Everything about a Blessed depended on their Archon. Their Archon was their source. Hence, their path of growth was intrinsically tied to their Archon.
Auren could still recall how distasteful it had sounded when the preschool teacher lectured them.
While his classmates seemed enthralled by the concept, he had never understood their excitement. Why would anyone willingly carve their strength and value around something else—something that was… sleeping?
Auren had laughed at the absurdity of it all, and his so-called friends—those who only gravitated toward him because he was a peerless genius—had later turned to mock him, calling him a weirdo.
For a time, he had wondered if he was defective in some way, unable to see what the others saw, what the Archons revealed.
But Auren liked his defection. He liked it a lot. His mother had been defective in the same way.
Trials were fragments of the Archons' memories… events that had transpired beneath their celestial gaze. Every Blessed had to undergo them in order to further evolve the crux of their soul.
But it wasn't as simple as the teachers made it sound.
They warned them—Trials were perilous.
If one died within a Trial, their soul would be lost forever, trapped within the Archons' memories, never to return to the real world.

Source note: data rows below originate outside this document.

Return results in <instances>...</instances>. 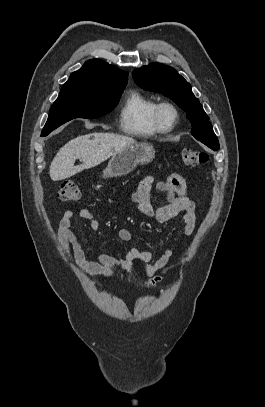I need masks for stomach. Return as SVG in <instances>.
I'll return each instance as SVG.
<instances>
[{
	"mask_svg": "<svg viewBox=\"0 0 265 407\" xmlns=\"http://www.w3.org/2000/svg\"><path fill=\"white\" fill-rule=\"evenodd\" d=\"M155 151L148 143H135L112 155L108 166L103 170V177H120L129 174L138 164L153 160Z\"/></svg>",
	"mask_w": 265,
	"mask_h": 407,
	"instance_id": "1",
	"label": "stomach"
}]
</instances>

The Archons, for all their supposed benevolence, had no forgiveness for weakness, failure, or disbelief. These were fatal sins.
Auren, however, considered that belief to be utter bullshit.
What mattered was that the information he had about Trials was what he had been taught—and that teaching wasn't baseless.
For generations, reports had detailed the ascension of Nascents undertaking Trials to become Devouts, Devouts striving to become Consecrateds, and Consecrateds attempting to become Exalteds. These records had been compiled to educate young Nascents before they received their Blessings and embarked on their first Trials.
But the most important lesson of all—the one that truly mattered—was understanding how to conquer a Trial.
Every Trial had a core.
But the core was never conventional.
It could be as simple and obvious as slaying a Cursed Creature roaming in plain sight… or as insidiously difficult as hunting a Cursed Creature hiding in plain sight.
Two scenarios that sounded eerily similar—yet were devastatingly different.
But every Trial followed a sequence of events—like a story unraveling, thread by thread.
It was as if fate itself had already woven the strings, and the Blesseds were merely reliving what had already been set in motion.
So finding the core of a Trial wasn't just about understanding the world within it—it depended entirely on the nature of the Trial itself and the Blessed undergoing it.
'In other good words, I'm fucked and on my own… but I'm not totally fucked because I still have both legs, both hands, and…'
Auren glanced down between his legs and grinned.
'I'm the one who fucks.'
A second later, a hurricane of cringe hit him like a divine retribution.
'Shit. Let's just focus on climbing out of this place.'
He had strapped the holy sword to his back with a rope, its crimson hilt and silver blade gleaming malevolently despite its sacred nature.
The weapon looked out of place on him.
Auren dug his fingers into the rocky wall, gripping onto one jagged edge, then another, and another. The chasm's walls were a nightmare—slick, treacherous, offering no real holds. Each time he advanced, he had to carve into the hardened soil with his fingers, creating his own path upward.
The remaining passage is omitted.